Tourguéniev 2021: haute voltige
Initié il y a de nombreuses années par la Bibliothèque Tourgueniev de Moscou, ce rendez-vous prestigieux s’est désormais inscrit dans la modernité puisque son édition 2021 s’est faite en ligne, grâce à la plateforme d’interprétation simultanée à distance Audix-RSI et à l’appui logistique du Département de Russe de l’UMONS et de son Centre Tourgueniev (CITELE). Les participants ont pu bénéficier de l’interprétation simultanée bilingue russe-français de l’ensemble des interventions, consolation bien précieuse en cette crise sanitaire qui nous laisse hélas orphelins de contacts directs. Les organisateurs remercient chaleureusement les interprètes bénévoles, tous étudiants ou diplômés de la FTI-EII.
Articulé autour de plusieurs thématiques passionnantes, le Colloque permit avant tout de souligner à quel point les trois « jubilaires » furent les reflets des valeurs esthétiques de leur siècle, comment ils évoluèrent et contribuèrent à partager leurs passions au bénéfice du plus grand monde, dans les lettres et la musique, mais également aux points d’intersection des arts en général.
Comme l’a montré Mme Olga Gortchanina (CITELE, FTI-EII), une des organisatrices de l’événement, les champs d’investigation scientifique à explorer demeurent larges, en particulier en ce qui concerne l’actualisation de l’héritage de Tourgueniev dans l’espace francophone (rappelons que l’écrivain était, de son vivant, l’auteur russe le plus publié en France). L’Association ATVM (Amis d’Ivan Tourgueniev, Pauline Viardot et Malibran), créée à Paris par Alexandre Zviguilsky, continue elle aussi à se démener pour promouvoir le patrimoine et le site de Bougival qui abrite le Musée Tourguéniev, seul musée dédié à un écrivain russe en Europe. Appel fut lancé à la Russie, bien sûr, mais aussi aux efforts conjugués des partenaires scientifiques internationaux ! Tourguéniviens de tous les pays, unissez-vous !

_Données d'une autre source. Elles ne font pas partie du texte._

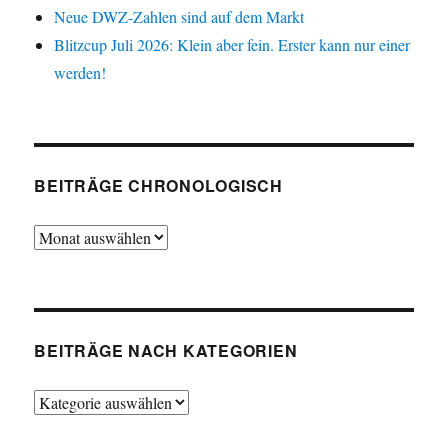
Neue DWZ-Zahlen sind auf dem Markt
Blitzcup Juli 2026: Klein aber fein. Erster kann nur einer
werden!
BEITRÄGE CHRONOLOGISCH
Beiträge
chronologisch
BEITRÄGE NACH KATEGORIEN
Beiträge
nach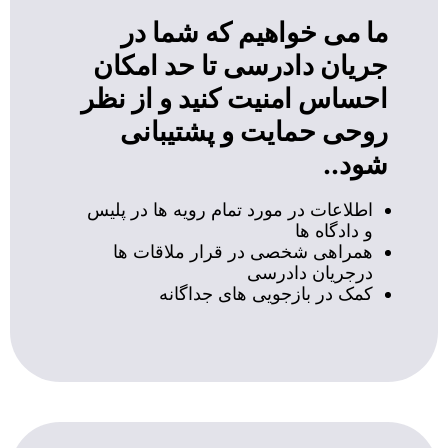
ما می خواهیم که شما در
جریان دادرسی تا حد امکان
احساس امنیت کنید و از نظر
روحی حمایت و پشتیبانی
شود..
اطلاعات در مورد تمام رویه ها در پلیس
و دادگاه ها
همراهی شخصی در قرار ملاقات ها
درجریان دادرسی
کمک در بازجویی های جداگانه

Nous ne pouvons passer en revue l’ensemble des interventions, toutes plus riches et intéressantes les unes que les autres, notamment sur les questions de traductologie, de comparaison de traductions, du mysticisme ou de la déité chez Flaubert et Tourgéniev, des mises en contexte historique de certaines traductions en Russie et en France, etc.
Plusieurs intervenants commentèrent la créativité concrète du tandem Ivan-Pauline, chacun nourrissant l’autre de ses propres sonorités poétiques et musicales. Pointons ici la remarquable contribution de Nicolas Žekulin (Université de Calgary, Canada), qui présenta avec passion des documents inédits sur les modalités concrètes de cette collaboration linguistico-musicale. Des mises en résonnance avec la langue allemande furent judicieusement proposées par D. Redepenning.
La présence de Pauline Viardot au Musée Tourgueniev à Orel et au Musée littéraire de Moscou fut aussi abondamment illustrée et commentée.
Bref, c’est très certainement un colloque de haute facture qui vient de se tenir simultanément entre quatre continents. Gageons qu’il signe un nouveau démarrage, une impulsion toujours bienvenue dans les recherches touchant l’univers de Tourguéniev, Viardot et Flaubert, mais aussi et surtout qu’il soit le symbole d’une volonté de partage, de rapprochement et d’enrichissement mutuel. A l’image des passeurs de cultures que furent ses jubilaires.
Joelle Coussaert, interprète de conférence, collaboratrice pédagogique à la FIT-EII (UMONS), coordinatrice de l’équipe d’interprètes du colloque : « Mettre en place un service d’interprétation simultanée pour un événement comme celui-ci était un vrai challenge. Nous avons fait un appel à des volontaires parmi nos étudiants et nos jeunes diplômés qui, pour notre grand plaisir, ont été nombreux à proposer leurs services. L’interprétation simultanée de conférence, est un exercice de haute voltige nécessitant un entraînement pointu et des compétences spécifiques ».